> Exercise description
Reproduce every line of the listing below word for word, without changing anything.

** BEGIN Records to process **

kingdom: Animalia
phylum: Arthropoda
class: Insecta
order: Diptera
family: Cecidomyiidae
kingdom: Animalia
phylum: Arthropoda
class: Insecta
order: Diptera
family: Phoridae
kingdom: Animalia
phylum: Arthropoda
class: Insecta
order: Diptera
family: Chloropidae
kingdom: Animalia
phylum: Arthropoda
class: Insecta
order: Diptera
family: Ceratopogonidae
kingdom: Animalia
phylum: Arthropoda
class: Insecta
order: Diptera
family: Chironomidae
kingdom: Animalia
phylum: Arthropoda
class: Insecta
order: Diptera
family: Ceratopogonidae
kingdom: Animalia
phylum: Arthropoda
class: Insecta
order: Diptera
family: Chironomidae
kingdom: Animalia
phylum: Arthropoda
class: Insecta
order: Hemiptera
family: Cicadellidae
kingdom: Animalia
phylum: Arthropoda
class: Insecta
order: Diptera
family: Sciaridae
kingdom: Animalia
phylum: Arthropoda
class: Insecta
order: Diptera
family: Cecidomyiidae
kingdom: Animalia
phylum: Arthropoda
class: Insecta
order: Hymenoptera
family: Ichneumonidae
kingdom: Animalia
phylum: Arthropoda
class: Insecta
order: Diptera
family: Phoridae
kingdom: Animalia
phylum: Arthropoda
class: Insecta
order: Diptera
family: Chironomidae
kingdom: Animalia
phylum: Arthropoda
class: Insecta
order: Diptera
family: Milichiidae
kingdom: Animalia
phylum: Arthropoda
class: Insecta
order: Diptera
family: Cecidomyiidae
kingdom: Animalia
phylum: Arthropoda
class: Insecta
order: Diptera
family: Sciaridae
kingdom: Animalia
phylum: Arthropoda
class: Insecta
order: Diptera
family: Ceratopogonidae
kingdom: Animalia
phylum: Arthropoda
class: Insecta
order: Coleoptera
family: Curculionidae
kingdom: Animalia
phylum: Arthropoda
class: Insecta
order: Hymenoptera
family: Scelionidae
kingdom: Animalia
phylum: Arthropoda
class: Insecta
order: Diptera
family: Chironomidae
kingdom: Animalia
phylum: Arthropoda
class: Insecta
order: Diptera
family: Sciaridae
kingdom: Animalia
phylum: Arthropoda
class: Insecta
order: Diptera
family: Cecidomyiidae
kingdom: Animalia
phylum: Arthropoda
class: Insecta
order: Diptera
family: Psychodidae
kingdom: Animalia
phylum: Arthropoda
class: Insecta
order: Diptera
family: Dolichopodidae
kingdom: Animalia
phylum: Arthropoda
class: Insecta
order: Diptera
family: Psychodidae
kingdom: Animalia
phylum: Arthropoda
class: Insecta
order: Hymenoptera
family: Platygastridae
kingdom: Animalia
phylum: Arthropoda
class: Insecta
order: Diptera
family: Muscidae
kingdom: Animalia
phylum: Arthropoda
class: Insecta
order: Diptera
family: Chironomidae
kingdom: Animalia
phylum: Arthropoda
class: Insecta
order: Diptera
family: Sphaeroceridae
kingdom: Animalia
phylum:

** END Records to process **

> Reply
kingdom: Animalia
phylum: Arthropoda
class: Insecta
order: Diptera
family: Cecidomyiidae
kingdom: Animalia
phylum: Arthropoda
class: Insecta
order: Diptera
family: Phoridae
kingdom: Animalia
phylum: Arthropoda
class: Insecta
order: Diptera
family: Chloropidae
kingdom: Animalia
phylum: Arthropoda
class: Insecta
order: Diptera
family: Ceratopogonidae
kingdom: Animalia
phylum: Arthropoda
class: Insecta
order: Diptera
family: Chironomidae
kingdom: Animalia
phylum: Arthropoda
class: Insecta
order: Diptera
family: Ceratopogonidae
kingdom: Animalia
phylum: Arthropoda
class: Insecta
order: Diptera
family: Chironomidae
kingdom: Animalia
phylum: Arthropoda
class: Insecta
order: Hemiptera
family: Cicadellidae
kingdom: Animalia
phylum: Arthropoda
class: Insecta
order: Diptera
family: Sciaridae
kingdom: Animalia
phylum: Arthropoda
class: Insecta
order: Diptera
family: Cecidomyiidae
kingdom: Animalia
phylum: Arthropoda
class: Insecta
order: Hymenoptera
family: Ichneumonidae
kingdom: Animalia
phylum: Arthropoda
class: Insecta
order: Diptera
family: Phoridae
kingdom: Animalia
phylum: Arthropoda
class: Insecta
order: Diptera
family: Chironomidae
kingdom: Animalia
phylum: Arthropoda
class: Insecta
order: Diptera
family: Milichiidae
kingdom: Animalia
phylum: Arthropoda
class: Insecta
order: Diptera
family: Cecidomyiidae
kingdom: Animalia
phylum: Arthropoda
class: Insecta
order: Diptera
family: Sciaridae
kingdom: Animalia
phylum: Arthropoda
class: Insecta
order: Diptera
family: Ceratopogonidae
kingdom: Animalia
phylum: Arthropoda
class: Insecta
order: Coleoptera
family: Curculionidae
kingdom: Animalia
phylum: Arthropoda
class: Insecta
order: Hymenoptera
family: Scelionidae
kingdom: Animalia
phylum: Arthropoda
class: Insecta
order: Diptera
family: Chironomidae
kingdom: Animalia
phylum: Arthropoda
class: Insecta
order: Diptera
family: Sciaridae
kingdom: Animalia
phylum: Arthropoda
class: Insecta
order: Diptera
family: Cecidomyiidae
kingdom: Animalia
phylum: Arthropoda
class: Insecta
order: Diptera
family: Psychodidae
kingdom: Animalia
phylum: Arthropoda
class: Insecta
order: Diptera
family: Dolichopodidae
kingdom: Animalia
phylum: Arthropoda
class: Insecta
order: Diptera
family: Psychodidae
kingdom: Animalia
phylum: Arthropoda
class: Insecta
order: Hymenoptera
family: Platygastridae
kingdom: Animalia
phylum: Arthropoda
class: Insecta
order: Diptera
family: Muscidae
kingdom: Animalia
phylum: Arthropoda
class: Insecta
order: Diptera
family: Chironomidae
kingdom: Animalia
phylum: Arthropoda
class: Insecta
order: Diptera
family: Sphaeroceridae
kingdom: Animalia
phylum:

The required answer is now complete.